The motion resolved into dancing forms seen through eyes incapable of focus, but she felt rather easy about it. Something fixed about her snout. She smelled a hot melted-metal scent. She recalled stories of killing dragons by pouring hot lead in their nostrils and other horrible hominid tricks, but she felt oddly complacent about the idea of it happening to her.
One eye focused and she saw a heavy leather band, studded and reinforced with hot rivets, stuck about her nose.

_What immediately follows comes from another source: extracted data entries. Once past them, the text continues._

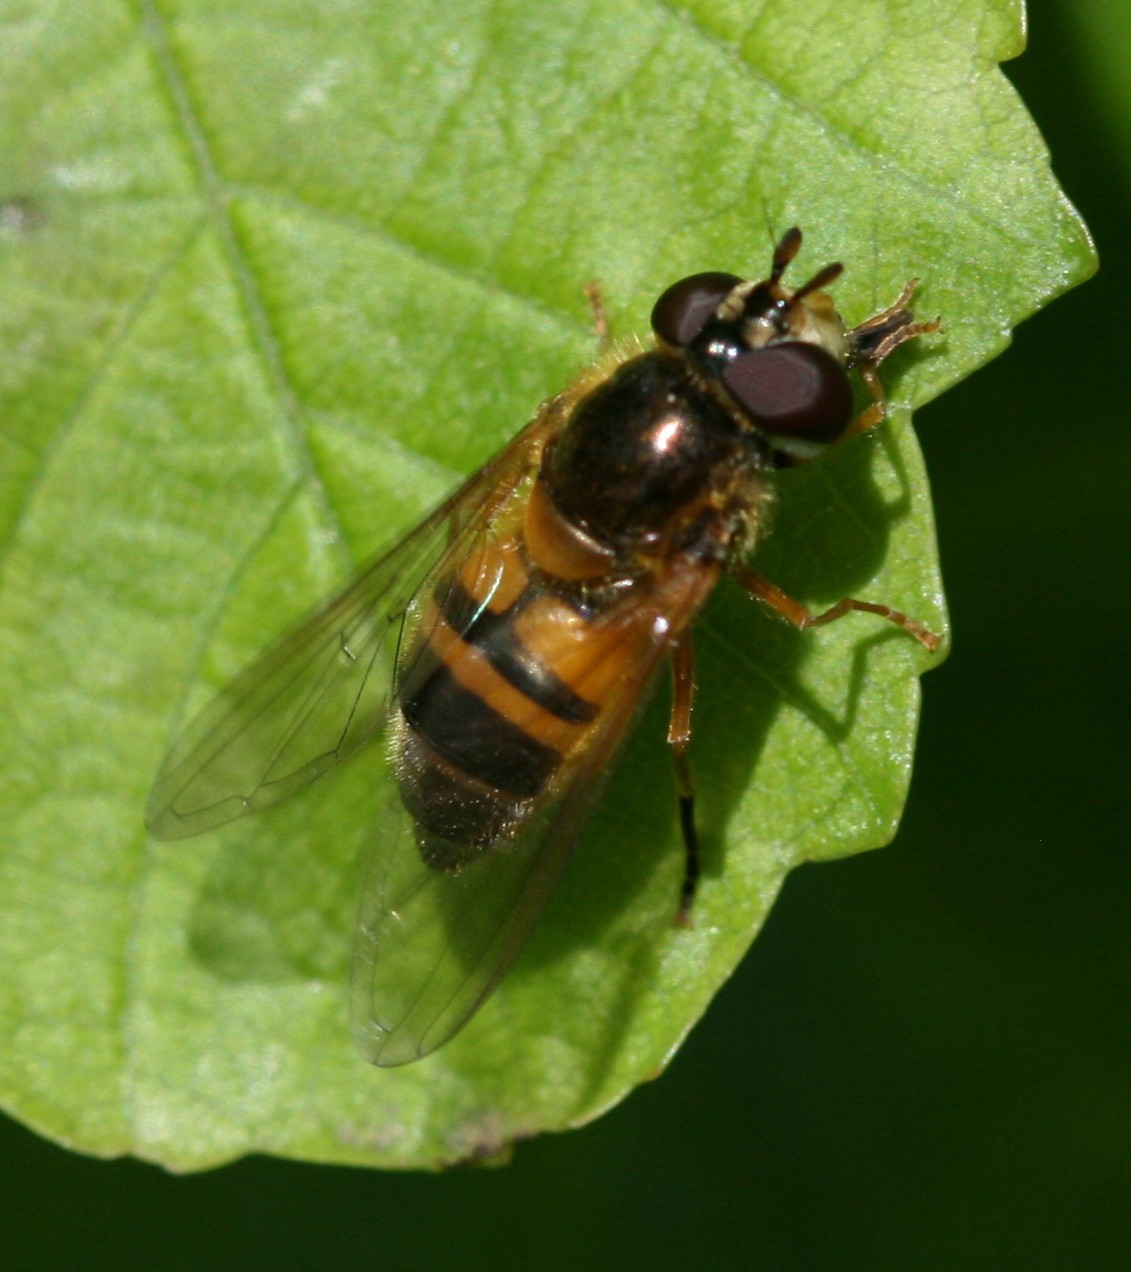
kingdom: Animalia
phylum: Arthropoda
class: Insecta
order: Diptera
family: Syrphidae
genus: Epistrophe
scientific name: Epistrophe eligans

A bent-over shape, almost folded over on itself with an assortment of strange plates and spines and bits of creepily soft-looking flesh showing beneath and violet eyes brighter than any wildflower she’d ever seen stepped forward. It supported itself on a curved stick studded with what looked like hatchling teeth.
She heard a clattering above and rolled one eye up. Some cave above, with false cave-wall broken away . . .
A trap. She’d stuck her head right in.
Other hominids, vague in the dark, not quite so curled up but still bent, with legs that stuck out sideways and up more like spiders than men, rushed here and there with lines and chains.
“Ye speak to Paskinix, dragon,” the creature said. For a moment she couldn’t say which language it spoke.
“I’ve lived four generations, dragon, four!” it continued to her in competent but unaccented Drakine, tearing off a piece of raw and bloody goat-haunch with teeth like broken rocks, “waiting for another crack at NooMoahk. Didn’t expect that greased projection and the undermined crack when ye climbed down the shaft, did ye? Well, thy recklessness cost ye a wing. Thy Tyr thought he’d sneak in the back door after bashing in the front, eh?”